Iran's Islamic Revolutionary Guards Corps (IRGC) claimed responsibility for the attacks, Iranian state television and state news agencies reported.

The IRGC said the attack was in retaliation for the killing of IRGC commander Qasem Soleimani, who died in a U.S. air strike last week in Baghdad.

The attack on the Ain Assad base, which hosts U.S. troops, was "a total success by all accounts," the IRGC said.

U.S. President Donald Trump tweeted shortly after the missile attacks: "All is well!" adding, "So far, so good" regarding casualties.

Trump said he would make a statement on January 8.

"We are aware of the reports of attacks on U.S. facilities in Iraq," the White House told reporters according to a media pool report. "The president [Donald Trump] has been briefed and is monitoring the situation closely and consulting with his national-security team."

Iranian state television claimed, without offering evidence, that the strikes killed "at least 80 terrorist U.S soldiers" and also damaged helicopters, drones, and other equipment at the Ain al-Asad air base in Anbar Province and the Harir air base in Irbil.

NATO chief Jens Stoltenberg condemned the attack and urged Tehran to hold back.

"I condemn the Iranian missile attacks on US and coalition forces in Iraq.

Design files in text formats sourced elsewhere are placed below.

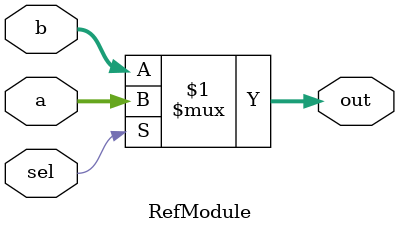
<source format=sv>
module RefModule (
  input sel,
  input [7:0] a,
  input [7:0] b,
  output [7:0] out  // out is now a wire
);

  assign out = sel ? a : b;

endmodule

</source>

NATO calls on Iran to refrain from further violence," Stoltenberg tweeted.

A NATO official said that there were no casualties among the personnel on the alliance's training mission in Iraq.

The Iraqi military said 22 missiles were fired.

"There were no victims among the Iraqi forces," the military said.

Iraqi Prime Minister Adel Abdul-Mahdi received a verbal message from Iran telling him a response to the U.S. killing of Soleimani was either imminent or under way, Abdul-Mahdi's spokesman said in a statement.

Tehran told Abdul-Mahdi it would only target locations where U.S. forces were present but did not specify the locations, his spokesman said.

The Iraqi prime minister simultaneously received a call from the United States while missiles were falling on the Ain al-Assad and Harir air bases, the spokesman said.

Iran's supreme leader, Ayatollah Ali Khamenei, said in a televised speech that the attack was "a slap in the face" delivered to the United States.

Iranian Defense Minister Amir Hatami told state television that should Washington retaliate, Iran would respond with "proportional" force.

"We used short-range missiles.... I hope this will be a memorable lesson for America," Hatami said.

"Iran's response [to any U.S. retaliation] will be proportional to what America will do," he said, adding that Trump "has turned the [U.S.] administration into a terrorist government."

Following the attack, several major airlines, including Air France and Germany's Lufthansa, said on January 8 that they were rerouting flights to avoid airspace over Iraq and Iran, while the Federal Aviation Administration banned U.S. carriers from the area.

The multiple attacks came hours after Soleimani was buried in his hometown on January 7.

Iran's military leaders and pro-Iranian factions in Iraq had vowed to avenge his death.

Professor Stephen David of Johns Hopkins University told Voice of America that while Iran's retaliation wasn't unexpected, it was surprising that Tehran chose to launch the attack from its own territory and use ballistic missiles -- a weapon substantially more powerful than a rocket.

"I think it was surprising that the attack was from Iran. It was not at all deniable," David said. "It was clear what the source of the attack was; the fact they use ballistic missiles also was a bit of a surprise, something of an escalation."